La barca azul de mi padre está boca abajo en el jardín de atrás. No es que sea un jardín de verdad, sino más bien un manglar: un lugar lleno de árboles muertos y ranas que no dejan de cantar por la noche. El manglar está tan cerca del agua que, cuando me marche de aquí, podré largarme a una velocidad que ya querría la luz para sí. Mi padre ni ha mirado la barca en un año y tres meses, que es el tiempo en el que se miden nuestras vidas: hace un año y tres meses.
La barca está preparada y yo también —me muero de ganas de irme de esta roca absurda—, pero aún no puedo marcharme, porque no sé adónde ir. Pero cuando lo sepa, me marcharé enseguida y sin decir adiós. Así que le doy la espalda a la barca de mi padre y atravieso el manglar muerto. El agua estancada apesta, como si algo más que los árboles se hubiera podrido en ella; hay tantos mosquitos que parecen nubes de humo; las hojas caídas de los cocoteros cubren el suelo como cadáveres peludos. Llego al claro, al camino blanco cubierto de grava, polvo y huellas de neumáticos, y lo recorro hasta llegar a la casa de mi padre, que continúa allí, justo a la orilla del mar. Y espero con paciencia el día en que llegue una ola y se lo lleve todo consigo.

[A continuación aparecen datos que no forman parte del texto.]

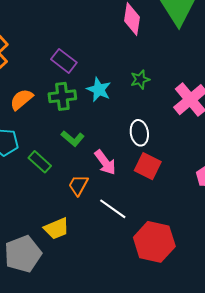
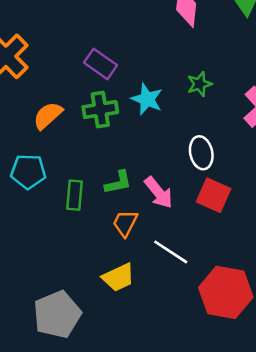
green L-shape: (73, 138) -> (118, 182), moved, turned -50
green rectangle: (40, 162) -> (74, 195), turned 55
yellow trapezoid: (56, 229) -> (118, 277), moved

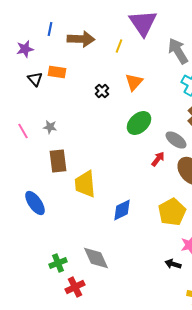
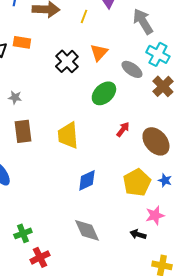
black cross: (102, 91) -> (67, 61), size x1.6
gray ellipse: (176, 140) -> (132, 69), moved
yellow trapezoid: (85, 184) -> (68, 135), moved
gray diamond: (96, 258) -> (87, 230), moved

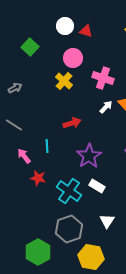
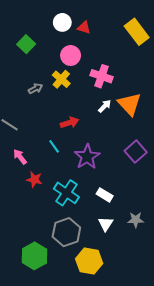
gray arrow: (15, 88) -> (35, 89), moved
cyan line: (47, 146) -> (54, 146), moved, turned -32
white rectangle: (97, 186) -> (105, 195), moved

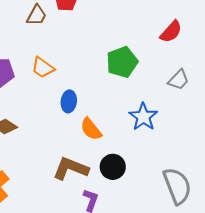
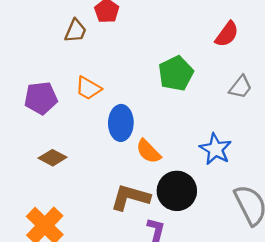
blue ellipse: (69, 101) -> (121, 123), size x1.4
blue star: (143, 117) -> (216, 149), moved
black circle: (113, 167) -> (177, 191), size x1.4

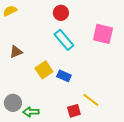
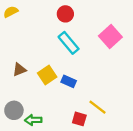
pink square: (103, 34) -> (110, 36), turned 35
brown triangle: (16, 52) -> (19, 70), moved
red square: (74, 111) -> (79, 119), turned 32

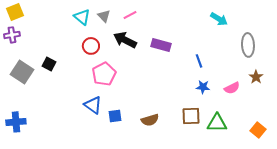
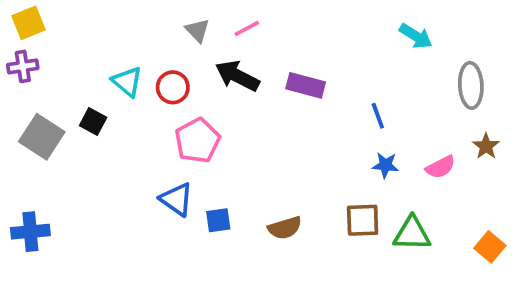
cyan triangle: (82, 17) -> (127, 82), moved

Cuando era muy pequeña —antes de empezar el colegio, cuando apenas caminaba sola y tenía que ir de la mano de mi madre—, mi madre se iba de Water Island a Santo Tomás[1] a hacer la compra y a misa. Y siempre me llevaba con ella. Las dos hacíamos el trayecto en la lancha del señor Lochana. En el otro extremo de Water Island había un ferry que iba a Santo Tomás por diez dólares, pero el señor Lochana solo nos cobraba cinco. Era un hombre indio venido de Tobago, aunque todos pensaban que venía de Trinidad y lo llamaban señor Trini. No sé qué pensaba él de eso, porque yo habría ido por ahí diciendo la verdad a todos y callando bocas; pero cuando se lo conté, se rio.

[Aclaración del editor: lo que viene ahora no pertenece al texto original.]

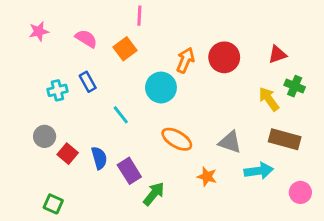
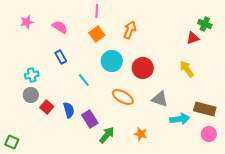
orange square: (125, 49) -> (97, 34), moved
red circle: (224, 57) -> (143, 68), moved
orange arrow: (185, 60) -> (130, 30), moved
green cross: (295, 86) -> (205, 24), moved
cyan cross: (57, 90) -> (32, 75), moved
brown rectangle: (285, 139) -> (205, 109), moved
orange star: (207, 177) -> (141, 134), moved
green square: (53, 204) -> (12, 142), moved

—Qué bonito es ser joven y entusiasta, ¿eh? —le dijo a mi madre.
Yo pregunté:
—¿Entonces los adultos no sienten entusiasmo por nada?

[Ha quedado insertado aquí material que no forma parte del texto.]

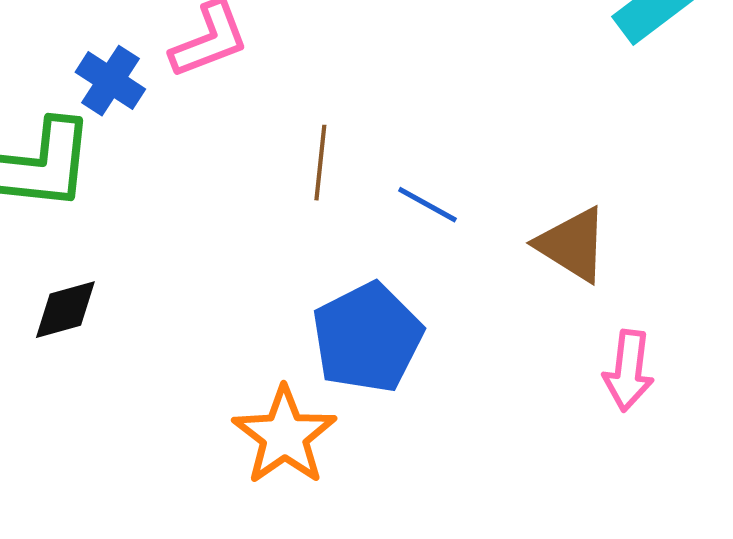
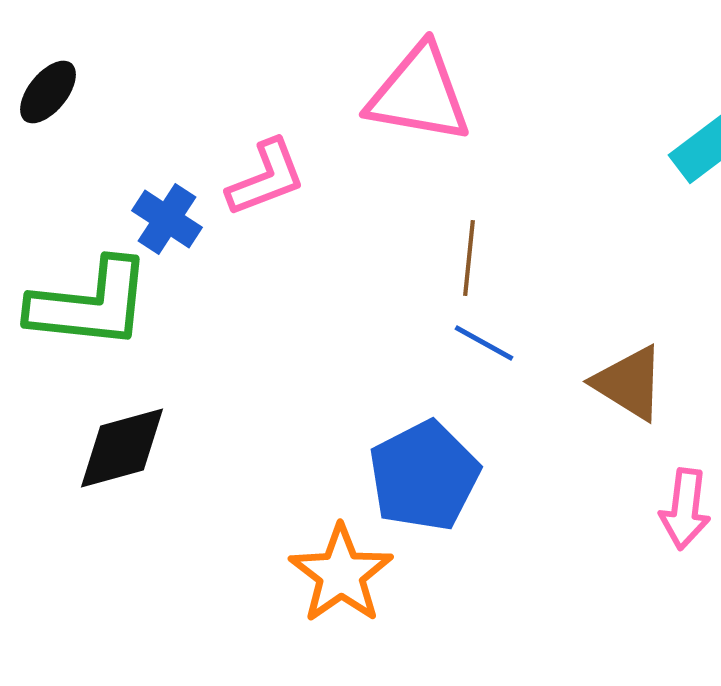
brown line: (320, 163) -> (469, 258), moved
black diamond: (65, 310) -> (122, 448), size x1.4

Mi madre me dijo que me callara y me sentara quietecita: era demasiado pequeña para hablar tanto.
Me gustaba que viajáramos los tres solos y también me gustaba asomarme por la borda. Veía el casco de la lancha, pintado de bandas rojas y amarillas, reflejado en el mar cristalino. Bajo la superficie, veía el coral rosa y las rayas, y un día hasta vi un pez que era tan grande como yo. Cuando el señor Lochana dijo que era un tiburón gato, mi madre me cogió y me sujetó tan fuerte que no podía respirar, aunque el señor Lochana nos prometió que los tiburones gato no atacaban.
Un domingo por la mañana, una ola chocó contra la lancha del señor Lochana y la hizo saltar por los aires; cuando aterrizó de nuevo, me caí al mar. Como era domingo, me había puesto un vestido de encaje y lleno de perlas falsas para la iglesia; pesaba tanto que me hundí como un ancla. Cuando por fin me rescataron y me arrastraron hasta la costa de Santo Tomás, pensé en las burbujas que había vislumbrado, más grandes que la cabeza de mi madre; en la luz neblinosa que impedía ver si se acercaba otro tiburón gato; en el coral que me arañó las rodillas, y en la mujer que había visto de pie en el lecho marino. Era negra, más que el color negro; más negra aún que yo. Unas manos callosas me sacaron del agua y me golpearon el pecho una vez, dos, más, hasta que pude respirar de nuevo.
—Estuviste ahí abajo más de un minuto, hija —dijo el señor Lochana cuando abrí los ojos—. ¿Qué sentiste?
Solo le conté que el mar era más profundo de lo que esperaba y él se rio, aunque mi madre no lo encontró nada divertido. Le dijo al señor Lochana que no cogeríamos más su lancha, pero acabamos haciéndolo de nuevo a la semana siguiente, porque el ferry a Santo Tomás era demasiado caro.
Mi padre y yo vivimos solos en la misma casa. Ninguno de los dos queremos marcharnos, por si acaso mi madre volviera y se encontrara la casa vacía. La fachada de la casa está pintada de azul y a la pintura le salen burbujas grandes cuando llueve, que yo me dedico a pinchar y pinchar hasta que explotan y el agua sucia me salpica el brazo. Hay un jardincito muy bonito de margaritas silvestres, que le encantaban a mi madre; pero desde que se marchó, las flores se van marchitando lentamente, por mucho que las riegue.